Нинка потрогала мол-стар пальчиком.

— Вроде фонарика…

— Пошли, пошли, а то меня скоро на обед позовут. Я бабушке твоей предлагал уже помолодеть, сказал, что от болезней избавится, а она не согласилась. Еще обиделась. Думаешь, говорит, я хуже твоей бабушки выгляжу?

— Она ни врачей, ни лекарств не признает, — сказала Нинка. — Мы тогда ее будить не станем, а омолодим во сне. Разбудим — а ей на десять лет меньше. И ноги не болят, и спина не болит — вот это подарок так подарок!

Они зашли в дом. Евдокимовна спала. Дарители приблизились к кровати на цыпочках и немного постояли, глядя на нее.

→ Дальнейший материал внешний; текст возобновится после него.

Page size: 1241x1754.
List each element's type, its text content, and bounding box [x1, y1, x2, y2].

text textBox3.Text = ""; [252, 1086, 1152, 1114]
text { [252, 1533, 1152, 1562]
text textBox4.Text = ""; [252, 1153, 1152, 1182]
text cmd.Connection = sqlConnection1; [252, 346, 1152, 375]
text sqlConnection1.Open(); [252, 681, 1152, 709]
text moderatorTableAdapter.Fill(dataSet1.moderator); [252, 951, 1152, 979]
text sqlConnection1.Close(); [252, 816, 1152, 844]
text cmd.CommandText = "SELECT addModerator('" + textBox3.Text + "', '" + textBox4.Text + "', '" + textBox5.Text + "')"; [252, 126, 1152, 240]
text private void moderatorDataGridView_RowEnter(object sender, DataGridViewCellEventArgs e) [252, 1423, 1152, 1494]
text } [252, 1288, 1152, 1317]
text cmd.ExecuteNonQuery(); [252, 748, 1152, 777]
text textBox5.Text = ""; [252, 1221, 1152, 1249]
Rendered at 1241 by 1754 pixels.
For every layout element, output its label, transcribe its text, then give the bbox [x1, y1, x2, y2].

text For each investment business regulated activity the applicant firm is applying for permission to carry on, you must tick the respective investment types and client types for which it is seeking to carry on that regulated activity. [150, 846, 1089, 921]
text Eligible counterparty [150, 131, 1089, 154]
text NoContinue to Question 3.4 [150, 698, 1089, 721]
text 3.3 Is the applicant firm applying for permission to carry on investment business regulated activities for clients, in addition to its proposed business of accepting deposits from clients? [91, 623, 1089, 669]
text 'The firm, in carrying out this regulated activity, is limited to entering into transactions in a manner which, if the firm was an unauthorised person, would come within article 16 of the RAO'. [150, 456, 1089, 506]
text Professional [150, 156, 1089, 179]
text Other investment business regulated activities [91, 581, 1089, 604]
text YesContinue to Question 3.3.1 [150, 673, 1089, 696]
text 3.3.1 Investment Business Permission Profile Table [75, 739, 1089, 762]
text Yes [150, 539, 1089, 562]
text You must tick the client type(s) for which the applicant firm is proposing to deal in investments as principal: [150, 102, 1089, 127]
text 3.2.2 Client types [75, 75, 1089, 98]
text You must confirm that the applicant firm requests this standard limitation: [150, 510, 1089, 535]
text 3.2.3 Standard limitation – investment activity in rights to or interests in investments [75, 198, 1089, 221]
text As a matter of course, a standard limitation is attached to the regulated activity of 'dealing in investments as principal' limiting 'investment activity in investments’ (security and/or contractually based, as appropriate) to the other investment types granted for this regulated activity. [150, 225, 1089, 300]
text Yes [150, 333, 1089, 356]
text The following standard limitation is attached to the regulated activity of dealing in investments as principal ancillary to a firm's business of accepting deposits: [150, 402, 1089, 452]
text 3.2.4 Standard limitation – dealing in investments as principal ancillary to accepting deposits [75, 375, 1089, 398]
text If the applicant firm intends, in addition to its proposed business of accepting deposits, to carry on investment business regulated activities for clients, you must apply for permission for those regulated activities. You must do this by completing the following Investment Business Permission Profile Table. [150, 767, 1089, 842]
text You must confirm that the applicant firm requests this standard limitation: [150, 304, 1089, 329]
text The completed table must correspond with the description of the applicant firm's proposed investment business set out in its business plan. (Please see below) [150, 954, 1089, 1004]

— Совсем старенькая, — пожалела бабушку Нинка, будто впервые ее разглядев. — Включай свой фонарик.

Славик нажал на зеленую кнопку. Экранчик засветился. Спящая ойкнула, пожевала губами и что-то пробормотала.

— Только бы не проснулась, — прошептала Нинка, — А то еще закричит, что мы ее со свету хотим сжить!

Прошло минуты три — Евдокимовна ни капельки не изменилась. У Славика онемели руки, хоть аппаратик был легонький. Может, оттого, что он держал его напрягшись.

Нинка это заметила и предложила подержать аппаратик.

— Я его лучше на табуретку поставлю, пододвинь-ка ее, — сказал Славик.

Мол-стар прислонили к Нинкиному новому букварю и направили на Евдокимовну. Старушка во сне почмокала, будто ела малину, но не проснулась и не изменилась.

— Не берет бабку твой аппарат. — Нинка махнула на него рукой — безнадежно, как умела. — Больно она, наверно, старая. Фонарик твой маленький. Ей знаешь какой нужен? Как телевизор. Пошли погуляем капельку, пока она молодеет. — И Нинка первой вышла из комнаты.